I talked to a friend at Church this week, who told me about the spiritual paths his grown children have taken, which are different from his own. He said that he’s struggled with this Church-borne stigma, assuming that he must have failed in something as a parent; maybe they needed to have Family Home Evening more often, or say more prayers together. He assumed—because it is so openly taught—that his children’s choices were his responsibility, and ultimately his failure.
But this brother also spoke with the wisdom of someone who has both suffered and learned from that suffering. He told me that he has overcome that mindset, at least somewhat, and that he no longer believes that good parenting is judged by the choices your children make. Instead, he told me that he believes the result of good parenting is that you know what God feels like.
This beautiful idea brings to mind the story from the book of Moses, where Enoch witnesses God weeping over His children. Enoch is surprised that even the Creator of all, the source of all mercy and kindness, He that is holy and from all eternity to eternity, can weep. But God explains that He is driven to sorrow and tears because of His children, and the choices they make.
Parenting is hard. I worry about my kids every day. And our Heavenly Parents seemingly experience parenthood in a similar way; one filled with pain when Their children feel pain. Elder Jeffrey R. Holland added, “That single, riveting scene does more to teach the true nature of God than any theological treatise could ever convey,” and, I’d add, more to teach the parental nature of our Father and Mother in Heaven than we could imagine. They experience those same emotions we feel as parents, watching us stumble and fall and rebel and change our minds and sometimes come back, sometimes not.

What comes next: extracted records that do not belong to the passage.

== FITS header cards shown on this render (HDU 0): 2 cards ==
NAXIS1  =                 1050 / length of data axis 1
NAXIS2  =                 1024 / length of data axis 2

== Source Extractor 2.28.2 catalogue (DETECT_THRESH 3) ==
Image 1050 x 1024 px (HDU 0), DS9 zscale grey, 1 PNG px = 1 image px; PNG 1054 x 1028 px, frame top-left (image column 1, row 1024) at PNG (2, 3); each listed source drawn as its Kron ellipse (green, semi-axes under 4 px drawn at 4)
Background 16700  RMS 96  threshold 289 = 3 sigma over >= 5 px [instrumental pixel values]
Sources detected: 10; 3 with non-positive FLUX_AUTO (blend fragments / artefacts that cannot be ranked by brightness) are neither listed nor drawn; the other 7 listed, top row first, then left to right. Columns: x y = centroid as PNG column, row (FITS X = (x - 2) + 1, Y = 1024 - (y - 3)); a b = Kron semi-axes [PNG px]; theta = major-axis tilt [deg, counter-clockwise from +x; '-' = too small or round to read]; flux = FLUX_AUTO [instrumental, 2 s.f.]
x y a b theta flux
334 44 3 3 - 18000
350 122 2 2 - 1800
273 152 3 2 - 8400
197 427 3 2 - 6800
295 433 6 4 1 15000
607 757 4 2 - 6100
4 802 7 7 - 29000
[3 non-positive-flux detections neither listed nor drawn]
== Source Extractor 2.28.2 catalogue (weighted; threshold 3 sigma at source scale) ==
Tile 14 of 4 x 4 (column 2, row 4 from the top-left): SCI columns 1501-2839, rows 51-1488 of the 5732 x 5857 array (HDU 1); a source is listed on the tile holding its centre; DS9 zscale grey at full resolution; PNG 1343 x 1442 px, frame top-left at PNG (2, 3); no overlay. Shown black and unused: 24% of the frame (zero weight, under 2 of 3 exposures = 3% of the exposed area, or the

We’ve been taught consistently that our children’s choices are a barometer of success or failure as parents. We know our job is to love them, but we fall back into making it a cause-and-effect: Love them, and they’ll make the right choices. Love them, and they’ll stay in the church. Love them, and they’ll live up to your expectations for them.
But our children will make their choices. They’ll live their lives. They’ll be who they’re going to be. As parents, we probably don’t have as much control of those things as we think we do.
And maybe our job as parents is just to love them. That’s success. We don’t love them because we want or expect something from them, but just because we love them.
And that’s a success that can compensate for anything else we do.
I want to be very careful here, because it’s a fallacy in the Church that having a child step away from the Church is the worst thing that can happen to a parent. I only talk about it here in order to hold up a mirror to our culture. We’re riddled with devastating stories of parents who disown a child, or stop speaking to them, because their relationship with the Church has changed. I don’t think that’s what loving Heavenly Parents would want us to do.
One irony is that parents who accept those premises often end up putting way too much pressure on their children, and that can lead to the opposite of the desired outcome. According to the traditional LDS understanding of the pre-existence, a huge portion of the Heavenly Parents’ children decided they didn’t want anything to do with the plan, so why should we mere mortals expect to do better?
I really like this article. Thank you for taking the time to write this and share your thoughts. In my experience as a parent of 2 young adults, a teenager and a 12 year old, the pressure to parent my children in a certain way so that they fit into a box or “check off the boxes” was ruining our relationships and I had to decide that it was more important to me to create heaven on earth now. I had to evolve, and in a way. “release” myself from what I thought parenting needed or “should” look like…it’s an ongoing process and writing like this really help me.